▶ [Zu bearbeitende Aufgaben]:
1. Beantworte anhand des Lesetexts jede Frage kurz:
(a) Was bedeutet Fernsehen laut Lesetext?
(b) Welcher Sender wird als Haus-und-Hof-Sender genannt?
(c) Welcher Podcast wird empfohlen?
2. Entscheide für jede Aussage, ob sie mit dem Lesetext übereinstimmt, und belege dein Ja oder Nein mit dem ausschlaggebenden Wortlaut:
(a) Im Lesetext wird angegeben, dass noch ein Receiver vorhanden ist.
(b) Im beschriebenen Umfeld gilt lineares Fernsehen als woke.
(c) Der Lesetext drückt Scham über die Vorliebe für diese Sendungen aus.
3. Gib den Abschnitt des Lesetexts von „Und gerade deswegen“ bis einschließlich „manchen Tagen notwendig.“ wortgetreu wieder.

▶ [Lesetext]:
- - -
Bevor ich jetzt anfange über “junges Fernsehen” zu reden, möchte ich betonen, dass ich eine sehr treue Fernsehzuschauerin bin. Und das, obwohl ich mich in einer relativ linken, akademischen Bubble bewege, in der klassisches, lineares Fernsehen so gar nicht woke ist. 

Fernsehen bedeutet für mich: Zerstreuung, Entspannung, das Gehirn nicht anstrengen müssen.

Und gerade deswegen besitze ich auch noch einen Receiver: Ich möchte mich manchmal gar nicht entscheiden, sondern möchte einfach nur die Glotze anmachen, in der Hoffnung, dass mindestens ein okayes Format läuft. 

Und das schafft es auch. Meistens. Mindestens auf meinem Haus und Hof Sender VOX läuft irgendein bisschen schwieriges, kitschiges, voyeuristisches Format, was mich unterhält. Goodbye Deutschland oder das perfekte Dinner? Sendungen die mich teils schon seit Teenagertagen begleiten. Aber das ist ja auch böses Privatfernsehen (An dieser Stelle möchte ich kurz den Podcast “Drinnies” empfehlen, der mich bei meiner Vorliebe für ulkige Fernsehformate sehr gut abholt!) Ich schäme mich auf jeden Fall für Nichts. Es macht nun mal einfach Spaß und ist an manchen Tagen notwendig.
- - -
▶ [Abschnitt Material]:
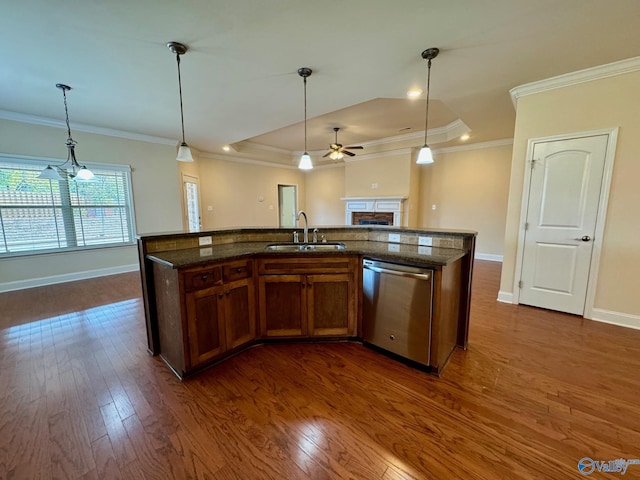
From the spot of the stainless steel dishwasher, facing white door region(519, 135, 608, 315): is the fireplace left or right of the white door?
left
- - -
▶ [Ergebnisse der Übung]:
1.
(a) Zerstreuung, Entspannung, das Gehirn nicht anstrengen müssen
(b) VOX
(c) „Drinnies“

2.
(a) Ja: „Und gerade deswegen besitze ich auch noch einen Receiver“
(b) Nein: „in der klassisches, lineares Fernsehen so gar nicht woke ist“
(c) Nein: „Ich schäme mich auf jeden Fall für Nichts.“

3.
Und gerade deswegen besitze ich auch noch einen Receiver: Ich möchte mich manchmal gar nicht entscheiden, sondern möchte einfach nur die Glotze anmachen, in der Hoffnung, dass mindestens ein okayes Format läuft. 

Und das schafft es auch. Meistens. Mindestens auf meinem Haus und Hof Sender VOX läuft irgendein bisschen schwieriges, kitschiges, voyeuristisches Format, was mich unterhält. Goodbye Deutschland oder das perfekte Dinner? Sendungen die mich teils schon seit Teenagertagen begleiten. Aber das ist ja auch böses Privatfernsehen (An dieser Stelle möchte ich kurz den Podcast “Drinnies” empfehlen, der mich bei meiner Vorliebe für ulkige Fernsehformate sehr gut abholt!) Ich schäme mich auf jeden Fall für Nichts. Es macht nun mal einfach Spaß und ist an manchen Tagen notwendig.